HEAT TREATED GLASS
In the Mappae Clavicula (a 9th century book) there is a description
of unbreakable glass. It was understood at this early stage that
glass could be toughened and made stronger by Quenching in hot
oil. Similarly ‘Prince Rupert’s Drops’ were
produced by dropping molten gobs of glass into water. The result
is a teardrop shaped piece of glass, the head of which is strong
enough to withstand heavy blows with a hammer.
However if the fine tail is snapped off, the complete teardrop
explodes with a surprising amount of energy. This phenomenon occurs
due to the outer ‘skin’ of the drop immediately solidifying
on contact with the water while the centre cools at a slower rate.
Consequently, the centre of the drop is put into tension and pulls
inwards on the already hardened outer surface, which is now in
compression.
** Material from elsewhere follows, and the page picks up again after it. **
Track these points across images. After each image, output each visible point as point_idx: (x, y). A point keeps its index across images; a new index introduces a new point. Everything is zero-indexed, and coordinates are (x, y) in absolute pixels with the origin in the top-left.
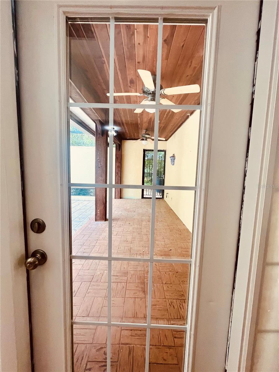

Breaking the tail releases the tension, which dissipates
through the compressed outer surface. This is a classic demonstration
of the principles involved in the toughening process.
In 1879 De la Bastie took this principle further by quenching
the glass in a bath of linseed oil and tallow. The resulting product
however was closer to what is today termed ‘heat strengthened’,
rather than fully toughened. Both these methods had severe bowing
problems which Siemens tried to overcome by quenching the glass
between two cast iron blocks. It was not until 1928 that Reunies
des Glaces in France invented the vertical electric furnace where
large sheets of glass could be processed with minimal bowing.
Pilkington (U.K) followed quickly with their process of quenching
by blowing air on both sides of the glass simultaneously.
In essence the process remains the same today and although vertical
furnaces are still used, almost all architectural glass is produced
on horizontal furnaces.
The cut-to-size glass sheets are fed from the loading conveyer
into the furnace where it oscillates back and forth on ceramic
rollers until it reaches approximately 620°C.
Processing from the furnace the glass moves into the quench where
it is rapidly cooled by blasting both sides with air.
This ‘snap cooling’ or quenching induces compressive
stresses to the glass surface while the centre remains in tension.
Although the physical characteristics remain unchanged the additional
stresses created within the glass increases its strength by 4-5
times that of annealed glass of equal thickness.
Recommended for doors side panels and low lites glass balustrades,
shower and bath screens, pool fences and glass walled squash courts.
It is also used in automotive, marine rail and land transport
as well as furniture applications.